A lawyer for former Hillary Clinton campaign attorney Michael Sussmann revealed last week that federal agents never asked Sussmann the origin of the data he provided the FBI related to the Alfa Bank hoax. Beyond highlighting the hackery of the Crossfire Hurricane team, this revelation raises broader concerns about the cozy relationship between the government and private cybersecurity experts.

On Thursday, Sussmann’s Latham and Watkins attorney Michael Bosworth pushed for the dismissal of the special counsel’s criminal case. That case charged Sussmann with lying to former FBI General Counsel James Baker when he provided Baker “white papers” and data ostensibly showing a secret communications channel between the Trump organization and the Russia-connected Alfa Bank.
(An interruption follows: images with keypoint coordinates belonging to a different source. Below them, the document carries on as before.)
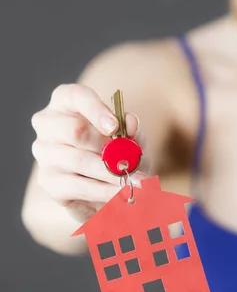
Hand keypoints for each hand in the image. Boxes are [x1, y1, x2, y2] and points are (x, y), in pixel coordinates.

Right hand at [31, 84, 149, 222]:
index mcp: (66, 102)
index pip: (75, 95)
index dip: (95, 110)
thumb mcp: (133, 141)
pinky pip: (78, 186)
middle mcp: (48, 123)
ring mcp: (44, 152)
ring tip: (137, 183)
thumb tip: (131, 121)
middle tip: (131, 162)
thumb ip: (134, 130)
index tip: (115, 127)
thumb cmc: (119, 154)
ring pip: (79, 160)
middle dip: (107, 148)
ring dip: (113, 174)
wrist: (112, 189)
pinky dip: (105, 191)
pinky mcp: (48, 180)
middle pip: (74, 130)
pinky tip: (122, 195)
According to the indictment, Sussmann falsely claimed during his meeting with Baker that he was not acting on behalf of a client, when in fact he was working for both the Clinton campaign and tech executive Rodney Joffe.

During last week’s oral argument on Sussmann’s motion to dismiss, Bosworth posited that Sussmann’s allegedly false statement was not “material” to the FBI—and thus not a crime—by arguing that because the FBI never questioned Sussmann on the source of the Alfa Bank information, it was irrelevant to the investigation.
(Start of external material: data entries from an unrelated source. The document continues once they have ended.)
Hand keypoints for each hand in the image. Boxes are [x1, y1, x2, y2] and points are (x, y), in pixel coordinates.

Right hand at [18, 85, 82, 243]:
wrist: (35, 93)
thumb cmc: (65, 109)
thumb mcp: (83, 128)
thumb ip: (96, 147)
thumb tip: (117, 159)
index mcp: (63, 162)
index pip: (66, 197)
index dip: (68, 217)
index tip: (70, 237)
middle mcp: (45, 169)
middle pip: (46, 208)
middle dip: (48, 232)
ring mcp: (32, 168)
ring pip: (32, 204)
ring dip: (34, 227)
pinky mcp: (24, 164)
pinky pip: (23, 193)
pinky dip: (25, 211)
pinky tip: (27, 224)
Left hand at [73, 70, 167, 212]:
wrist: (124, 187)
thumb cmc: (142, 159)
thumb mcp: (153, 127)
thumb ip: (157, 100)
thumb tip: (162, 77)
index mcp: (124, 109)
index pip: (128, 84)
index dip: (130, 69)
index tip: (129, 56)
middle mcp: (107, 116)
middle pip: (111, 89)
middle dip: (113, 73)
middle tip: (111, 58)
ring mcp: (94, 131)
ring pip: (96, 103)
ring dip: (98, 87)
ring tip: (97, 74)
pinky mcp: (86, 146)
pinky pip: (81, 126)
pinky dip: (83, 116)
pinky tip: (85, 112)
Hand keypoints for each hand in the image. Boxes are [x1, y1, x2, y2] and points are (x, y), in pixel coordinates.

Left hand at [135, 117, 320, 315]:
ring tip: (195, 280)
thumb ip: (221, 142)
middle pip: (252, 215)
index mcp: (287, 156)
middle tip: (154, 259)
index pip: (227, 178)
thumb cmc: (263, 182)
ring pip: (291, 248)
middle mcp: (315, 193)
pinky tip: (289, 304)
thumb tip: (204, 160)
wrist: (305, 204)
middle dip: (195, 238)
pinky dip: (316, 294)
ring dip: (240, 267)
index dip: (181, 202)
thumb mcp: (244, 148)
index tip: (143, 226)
Not once will the evidence show, Bosworth argued, that “anyone at the FBI ever asked Mr. Sussmann, ‘Hey, by the way, where did this information come from?’ No one asked. Not once. Ever.” Sussmann’s attorney continued: “Regardless of who his clients were, if the source of his information was so critical to the government’s investigation, if it mattered so much, you’d think at some point someone would have said, ‘Hey, buddy, you provide this tip to the government. Where did this stuff come from? Who gave it to you? Where did—how did they get it?”

Bosworth’s argument came in response to prosecutor Andrew DeFilippis’s assertion that the special counsel’s office would “put on the stand at trial witnesses who will say that, when you’re analyzing data, you don’t simply close your eyes to where the data came from and compare it to other data or look for corroboration through other sources. The first thing any responsible forensic analysis will ask is ‘Where was the data from?’”
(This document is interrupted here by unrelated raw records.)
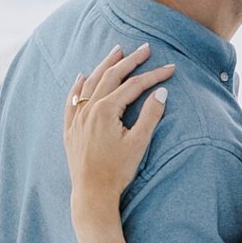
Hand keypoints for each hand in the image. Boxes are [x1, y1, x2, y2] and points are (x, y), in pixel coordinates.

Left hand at [63, 44, 175, 222]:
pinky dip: (78, 86)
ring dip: (105, 65)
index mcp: (106, 110)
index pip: (134, 85)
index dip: (154, 76)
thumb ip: (150, 116)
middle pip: (111, 76)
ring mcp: (77, 118)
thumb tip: (162, 93)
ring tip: (117, 51)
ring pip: (91, 83)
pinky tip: (82, 76)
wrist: (92, 194)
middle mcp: (89, 109)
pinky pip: (72, 100)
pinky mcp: (71, 129)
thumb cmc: (117, 171)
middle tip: (145, 49)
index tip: (170, 69)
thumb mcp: (139, 143)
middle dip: (130, 61)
Picking up on Bosworth’s argument, the court interrupted DeFilippis, asking: “If that’s the first thing a responsible investigator would ask, then why would it matter whether Mr. Sussmann was there on behalf of a client or not? Wouldn’t the natural question have been, ‘Where did this stuff come from?’”

DeFilippis responded that because the former FBI general counsel wrongly believed Sussmann had come forward “as a good citizen,” that lulled Baker into accepting the data and white papers without question. Sussmann’s attorney called that argument “nonsensical,” saying that, “if, as the special counsel claims, the first question that investigators would ask is where did the data come from, that’s the question that’s paramount.”

Bosworth then stressed that the FBI knew the data didn’t originate with Sussmann because he’s “a lawyer” and isn’t “sitting on a pool of DNS data,” and because Baker testified repeatedly that “Sussmann told him that the information originated with various cyber experts.” “At no point did the FBI say, “Who are those experts? Can we talk to them? Where did they get it from?” Bosworth continued. “So, the notion that Mr. Sussmann’s statement about a client somehow affected the FBI’s willingness to ask the basic questions they ask in any case just doesn’t hold water,” Sussmann’s attorney concluded.

Bosworth made an excellent point—actually two, as we will soon see—just not the winning point he thought. The failure of the FBI to ask “the basic questions” about the data and white papers Sussmann provided on the purported Trump-Alfa Bank secret communications speaks not of the unimportance of that information, but of the incompetence (or political corruption) of the Crossfire Hurricane team.